JOHN

Fonderie Limone Moncalieri – Sala grande
3 ottobre 2013 | ore 20,30 [durata 60’]
JOHN

progetto di Ambra Senatore
coreografia Ambra Senatore
in collaborazione con Matteo Ceccarelli, Elisa Ferrari, Marc Lacourt
in scena Matteo Ceccarelli, Elisa Ferrari, Marc Lacourt
luci Fausto Bonvini
progetto sonoro e musicale Igor Sciavolino
musiche Brian Bellot, Serge Gainsbourg, Yukari Ito, Igor Sciavolino, Antonio Vivaldi,
Aldes
in coproduzione con Réseau National des CDC [Le Cuvier d’Artigues – près – Bordeaux – CDC d’Aquitaine, CDC – Les Hivernales d’Avignon, Art danse CDC Dijon Bourgogne, L’échangeu CDC Picardie, Le Pacifique, CDC – Grenoble, Danse à Lille, CDC Roubaix – Nord Pas de Calais, CDC Paris Réseau (Atelier de Paris – Carolyn Carlson, L’étoile du nord, micadanses – ADDP, studio Le Regard du Cygne – AMD XXe), CDC Toulouse/Midi – Pyrénées, CDC du Val-de-Marne, Uzès danse CDC], L’arc scène nationale Le Creusot, Scène Nationale Besançon, Château Rouge Annemasse,
Torinodanza, Fondazione del Teatro Stabile di Torino, Armunia/Festival Inequilibrio
in collaborazione con il Centro il Grattacielo di Livorno
con il sostegno di Ministero per i Beni e le Attività Culturali – Direzione Generale per lo spettacolo dal vivo, Regione Toscana – Sistema Regionale dello Spettacolo

un ringraziamento a Caterina Basso, Tommaso Monza, Andrea Roncaglione

Ambra Senatore ha uno sguardo ludico che investe la natura umana tout court, e che rimane nitido in John, allontanandosi dall’essenza femminile messa in campo in A posto e dal gioco d’identità ironizzato in Passo. Chi è John? Durante il periodo di prova che ha preceduto la messa in scena di questa nuova creazione, gli interpreti e la Senatore hanno condiviso quotidianamente un lessico corporeo e verbale dal quale sono emersi gesti, parole, personaggi e termini per designarli. Tra questi termini è comparso per uno dei personaggi il nome John, nome tra i più diffusi in area anglofona. Ma nell’ironia di Senatore ora il personaggio si chiama così, ora cambia nome, pur dando il titolo allo spettacolo. John è un gioco, un meccanismo nel quale il pubblico è chiamato a entrare.

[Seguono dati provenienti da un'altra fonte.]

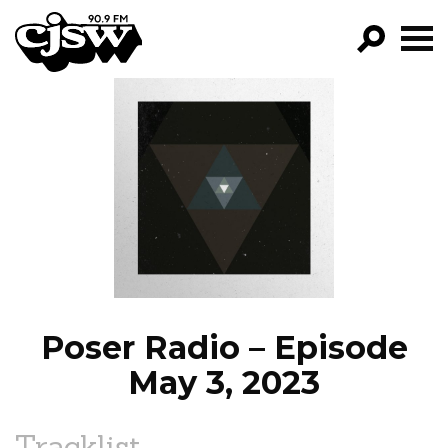
CJSW
GO!
FILTER BY:
PROGRAMS
EPISODES
NEWS
Poser Radio – Episode
May 3, 2023
Tracklist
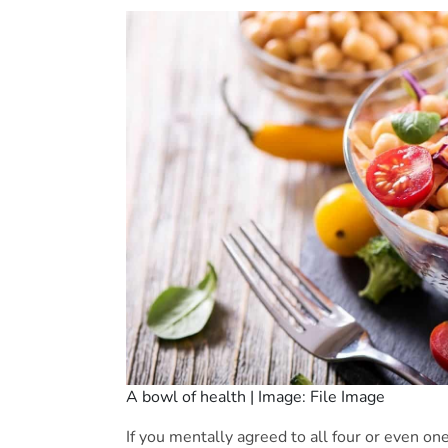
A bowl of health | Image: File Image
If you mentally agreed to all four or even one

Il gioco, che con il suo dispiegarsi propone allo spettatore una riflessione sulla natura umana, sul proprio modo di vivere, e la presenza gioiosa, vitale degli interpreti, sono il crocevia tra la vita reale e la finzione, all’interno di una costruzione puntuale e raffinata, di un discorso concreto e surreale sull’essere umano contraddistinto da un tocco d’umore alla Senatore.

Coreografa e performer attiva tra Italia e Francia, Ambra Senatore tra il 2004 e il 2008 è autrice di assoli che muovono dall’osservazione fisica di semplici eventi consueti giungendo alla scrittura di partiture di azioni che spostano il punto di vista sulla realtà con una vena umoristica e surreale. Dal 2009 crea spettacoli di gruppo in cui fonde dinamiche di movimento danzate con elementi teatrali e pennellate di gesti consueti, esplorando la costruzione di una drammaturgia che passa attraverso le azioni e la presenza dei corpi. Nel suo lavoro, spesso colorato di ironia, l’evocazione della realtà per frammenti si accompagna all’esplicita dichiarazione del gioco della finzione teatrale e all’interrogarsi continuo sulla natura della forma spettacolo. Ha lavorato tra gli altri con Giorgio Rossi, Jean Claude Gallotta, Georges Lavaudant (Teatro Odéon, Parigi), Marco Baliani, Antonio Tagliarini, Roberto Castello. È tra i coreografi associati di Aldes.